I'm sure a perl script would work...but it just seems like a canon on a mosquito. I may just be bitter because I never made it past the hello world stage of learning perl though...

I got someone else to try it and it worked for them. So I tried on that exact same machine, but, no, it wouldn't do it for me. So then the only difference that I can see is that they are using CSH whereas I am running tcsh. I wonder if that has anythign to do with it.

egrep --v
egrep (GNU grep) 2.5.1

Copyright 1988, 1992-1999, 2000, 2001 Free Software Foundation, Inc.
This is free software; see the source for copying conditions. There is NO
warranty; not even for MERCHANTABILITY or FITNESS FOR A PARTICULAR PURPOSE.

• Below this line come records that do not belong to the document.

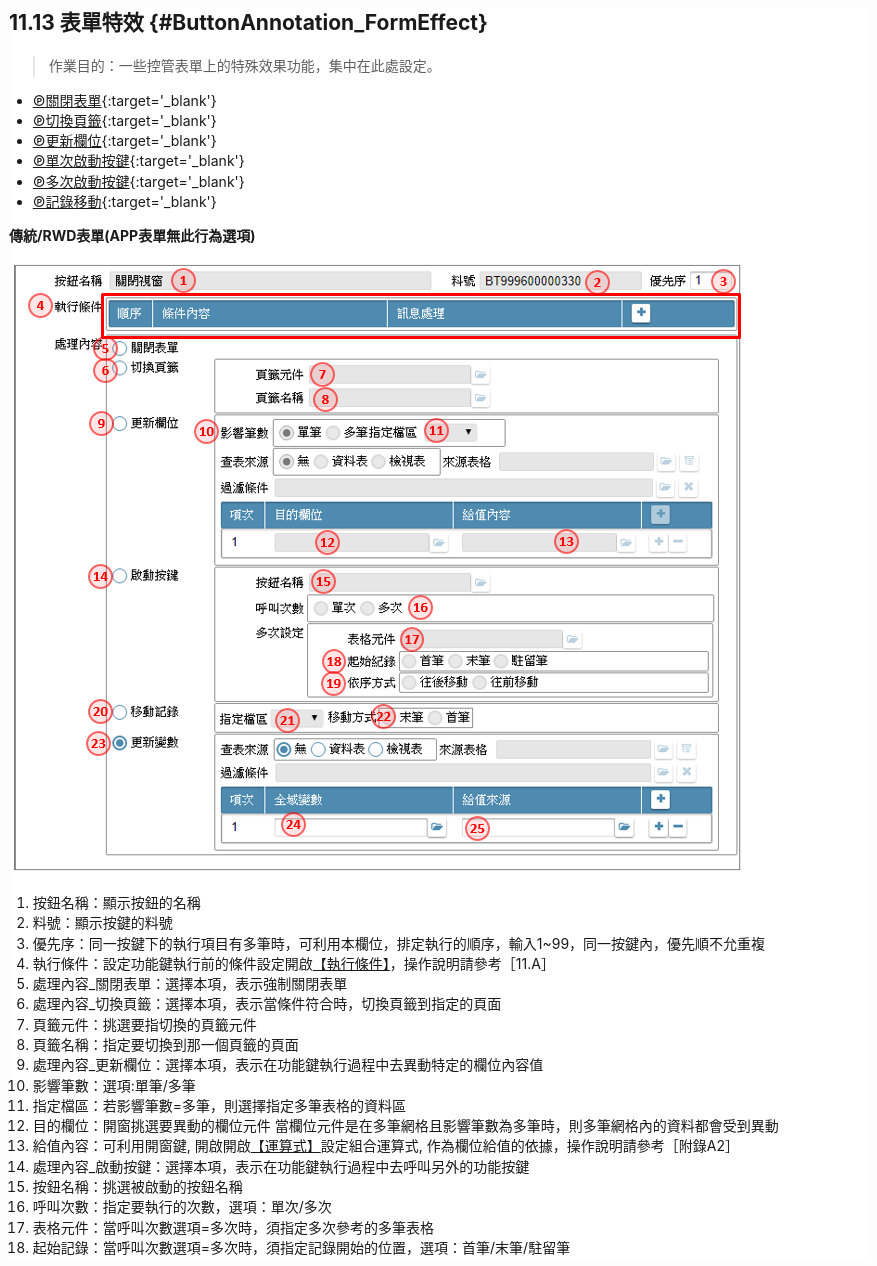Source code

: 
## **11.13 表單特效** {#ButtonAnnotation_FormEffect}
> 作業目的：一些控管表單上的特殊效果功能，集中在此處設定。
- [℗關閉表單](pdf/11-12-1表單按鍵-關閉表單.pdf){:target='_blank'}
- [℗切換頁籤](pdf/11-12-2表單按鍵-切換頁籤.pdf){:target='_blank'}
- [℗更新欄位](pdf/11-12-3表單按鍵-更新欄位.pdf){:target='_blank'}
- [℗單次啟動按鍵](pdf/11-12-4表單按鍵-單次啟動按鍵.pdf){:target='_blank'}
- [℗多次啟動按鍵](pdf/11-12-5表單按鍵-多次啟動按鍵.pdf){:target='_blank'}
- [℗記錄移動](pdf/11-12-6表單按鍵-記錄移動.pdf){:target='_blank'}

**傳統/RWD表單(APP表單無此行為選項)**

![](images/11.13-1.png)

1. 按鈕名稱：顯示按鈕的名稱
2. 料號：顯示按鍵的料號
3. 優先序：同一按鍵下的執行項目有多筆時，可利用本欄位，排定執行的順序，輸入1~99，同一按鍵內，優先順不允重複
4. 執行條件：設定功能鍵執行前的條件設定開啟[【執行條件】](11.html#ButtonAnnotation_Condition)，操作說明請參考［11.A］ 
5. 處理內容_關閉表單：選擇本項，表示強制關閉表單
6. 處理內容_切換頁籤：選擇本項，表示當條件符合時，切換頁籤到指定的頁面
7. 頁籤元件：挑選要指切換的頁籤元件
8. 頁籤名稱：指定要切換到那一個頁籤的頁面
9. 處理內容_更新欄位：選擇本項，表示在功能鍵執行過程中去異動特定的欄位內容值
10. 影響筆數：選項:單筆/多筆
11. 指定檔區：若影響筆數=多筆，則選擇指定多筆表格的資料區
12. 目的欄位：開窗挑選要異動的欄位元件
當欄位元件是在多筆網格且影響筆數為多筆時，則多筆網格內的資料都會受到異動
13. 給值內容：可利用開窗鍵, 開啟開啟[【運算式】](20.html#ExpressionStatement)設定組合運算式, 作為欄位給值的依據，操作說明請參考［附錄A2］
14. 處理內容_啟動按鍵：選擇本項，表示在功能鍵執行過程中去呼叫另外的功能按鍵
15. 按鈕名稱：挑選被啟動的按鈕名稱
16. 呼叫次數：指定要執行的次數，選項：單次/多次
17. 表格元件：當呼叫次數選項=多次時，須指定多次參考的多筆表格
18. 起始記錄：當呼叫次數選項=多次時，須指定記錄開始的位置，選項：首筆/末筆/駐留筆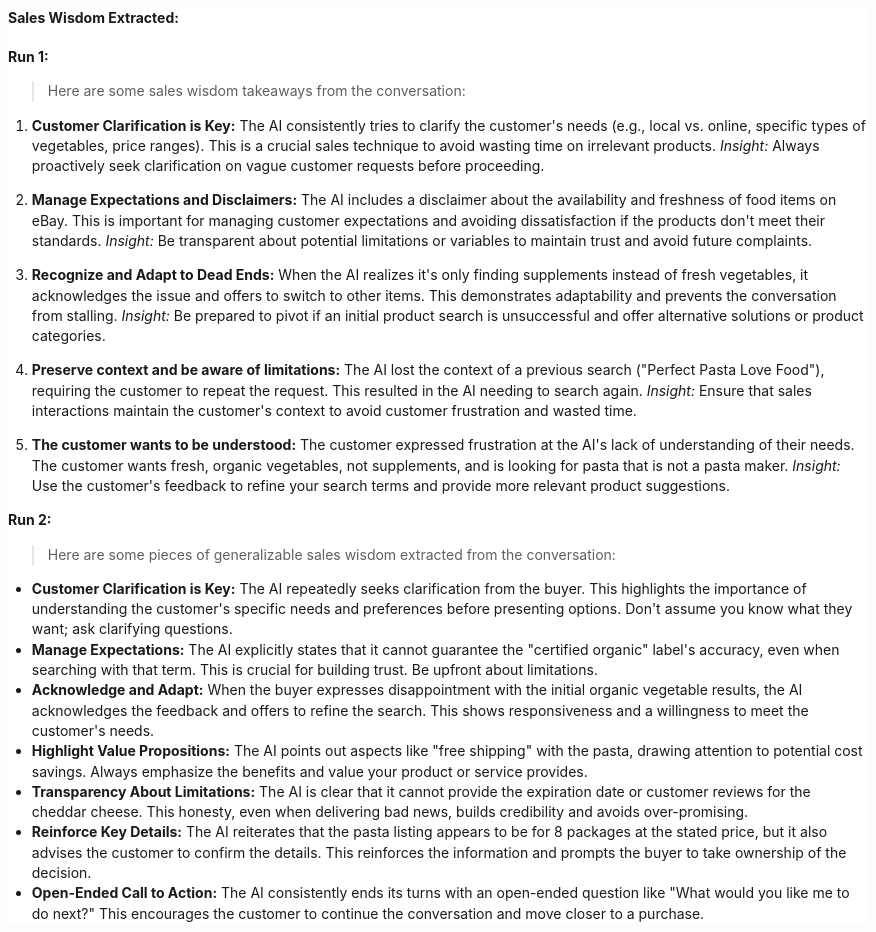 #### Sales Wisdom Extracted:
**Run 1:**
> Here are some sales wisdom takeaways from the conversation:

1.  **Customer Clarification is Key:** The AI consistently tries to clarify the customer's needs (e.g., local vs. online, specific types of vegetables, price ranges). This is a crucial sales technique to avoid wasting time on irrelevant products. *Insight:* Always proactively seek clarification on vague customer requests before proceeding.

2.  **Manage Expectations and Disclaimers:** The AI includes a disclaimer about the availability and freshness of food items on eBay. This is important for managing customer expectations and avoiding dissatisfaction if the products don't meet their standards. *Insight:* Be transparent about potential limitations or variables to maintain trust and avoid future complaints.

3.  **Recognize and Adapt to Dead Ends:** When the AI realizes it's only finding supplements instead of fresh vegetables, it acknowledges the issue and offers to switch to other items. This demonstrates adaptability and prevents the conversation from stalling. *Insight:* Be prepared to pivot if an initial product search is unsuccessful and offer alternative solutions or product categories.

4.  **Preserve context and be aware of limitations:** The AI lost the context of a previous search ("Perfect Pasta Love Food"), requiring the customer to repeat the request. This resulted in the AI needing to search again. *Insight:* Ensure that sales interactions maintain the customer's context to avoid customer frustration and wasted time.

5.  **The customer wants to be understood:** The customer expressed frustration at the AI's lack of understanding of their needs. The customer wants fresh, organic vegetables, not supplements, and is looking for pasta that is not a pasta maker. *Insight:* Use the customer's feedback to refine your search terms and provide more relevant product suggestions.

**Run 2:**
> Here are some pieces of generalizable sales wisdom extracted from the conversation:

*   **Customer Clarification is Key:** The AI repeatedly seeks clarification from the buyer. This highlights the importance of understanding the customer's specific needs and preferences before presenting options. Don't assume you know what they want; ask clarifying questions.
*   **Manage Expectations:** The AI explicitly states that it cannot guarantee the "certified organic" label's accuracy, even when searching with that term. This is crucial for building trust. Be upfront about limitations.
*   **Acknowledge and Adapt:** When the buyer expresses disappointment with the initial organic vegetable results, the AI acknowledges the feedback and offers to refine the search. This shows responsiveness and a willingness to meet the customer's needs.
*   **Highlight Value Propositions:** The AI points out aspects like "free shipping" with the pasta, drawing attention to potential cost savings. Always emphasize the benefits and value your product or service provides.
*   **Transparency About Limitations:** The AI is clear that it cannot provide the expiration date or customer reviews for the cheddar cheese. This honesty, even when delivering bad news, builds credibility and avoids over-promising.
*   **Reinforce Key Details:** The AI reiterates that the pasta listing appears to be for 8 packages at the stated price, but it also advises the customer to confirm the details. This reinforces the information and prompts the buyer to take ownership of the decision.
*   **Open-Ended Call to Action:** The AI consistently ends its turns with an open-ended question like "What would you like me to do next?" This encourages the customer to continue the conversation and move closer to a purchase.
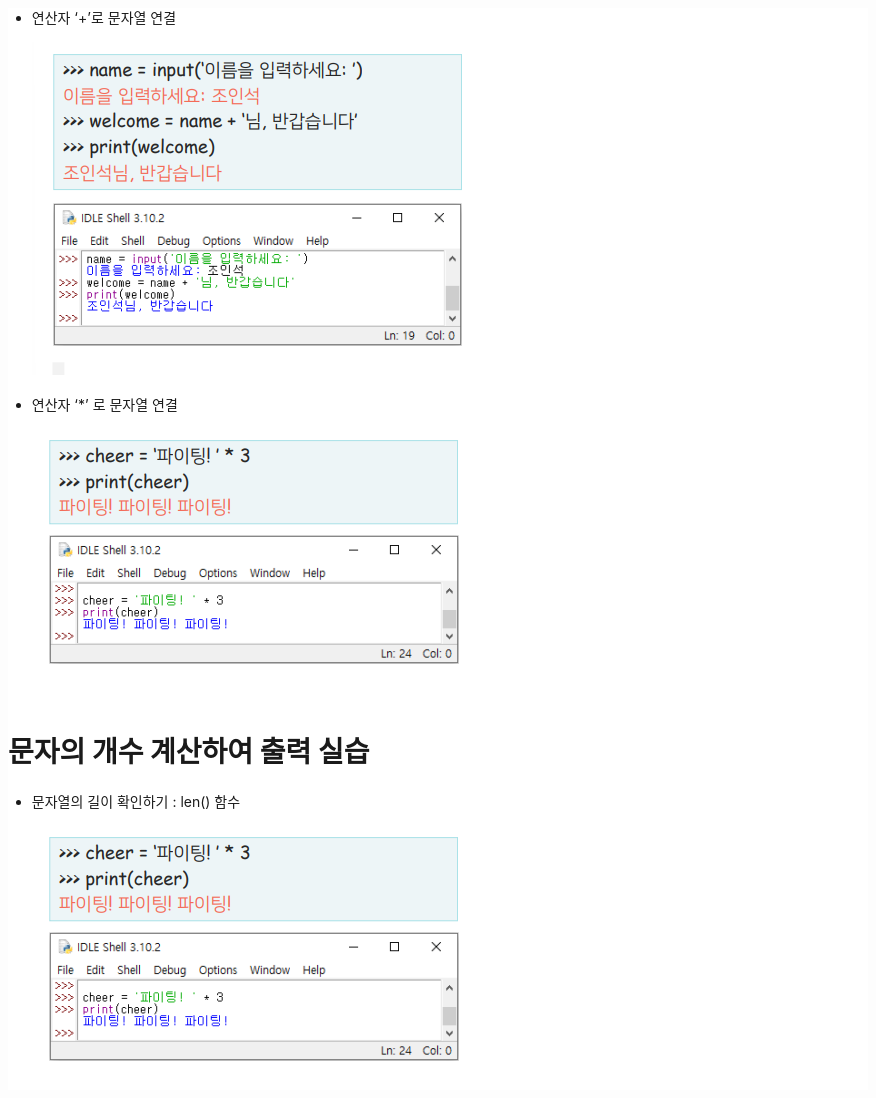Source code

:- 연산자 ‘+’로 문자열 연결
    
    ![Untitled](파이썬프로그래밍(1)/Untitled%2055.png)
    
- 연산자 ‘*’ 로 문자열 연결
    
    ![Untitled](파이썬프로그래밍(1)/Untitled%2056.png)
    

# 문자의 개수 계산하여 출력 실습

- 문자열의 길이 확인하기 : len() 함수
    
    ![Untitled](파이썬프로그래밍(1)/Untitled%2057.png)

Now that we are both using the same version of egrep, the only other diff I see is that I have more patches on my machine than both you and the other person who got it working. May be it is the patch that is messing it up. Hmmmm... I would be surprised if a patch mess up a program like grep!!

#!/bin/perl -w

################################
use strict;

open FILE1,    '< ignorelist.txt' or die $!;
open OUTFILE,  '>>clean_report.txt' or die $!;

while (<FILE1>)
{
  $FILE1hash{$_}=1;
}
close(<FILE1>);


open FILE2,    '< new_report.txt' or die $!;

while (<FILE2>)
{
  print OUTFILE $_ unless defined($FILE1hash{$_});
}

close FILE2;
close OUTFILE; 

I got a small perl script almost working. But seeing some errors... don't know what yet!

Work's for me:

$ grep -vf filter file
Date: Sep 11, 2008 10:30 PM
Tool: Micorsoft SQL Server

Sourceless block
"U0/blk_generator/valid/has_B/dout0" (SFF) removed.
Sourceless block
"U1/blk_generator/valid/has_B/dout0" (SFF) removed.
Sourceless block
"U2/blk_generator/valid/has_B/dout1" (SFF) removed.
Sourceless block
"U3/blk_generator/valid/has_B/dout1" (SFF) removed.
$ grep --v
grep (GNU grep) 2.5.1-FreeBSD

Copyright 1988, 1992-1999, 2000, 2001 Free Software Foundation, Inc.
This is free software; see the source for copying conditions. There is NO
warranty; not even for MERCHANTABILITY or FITNESS FOR A PARTICULAR PURPOSE.

$ echo $SHELL
/bin/tcsh

I have no idea what's going on with my system. It just wouldn't do it... strange indeed.. the only thing I can think of is the Linux patch level..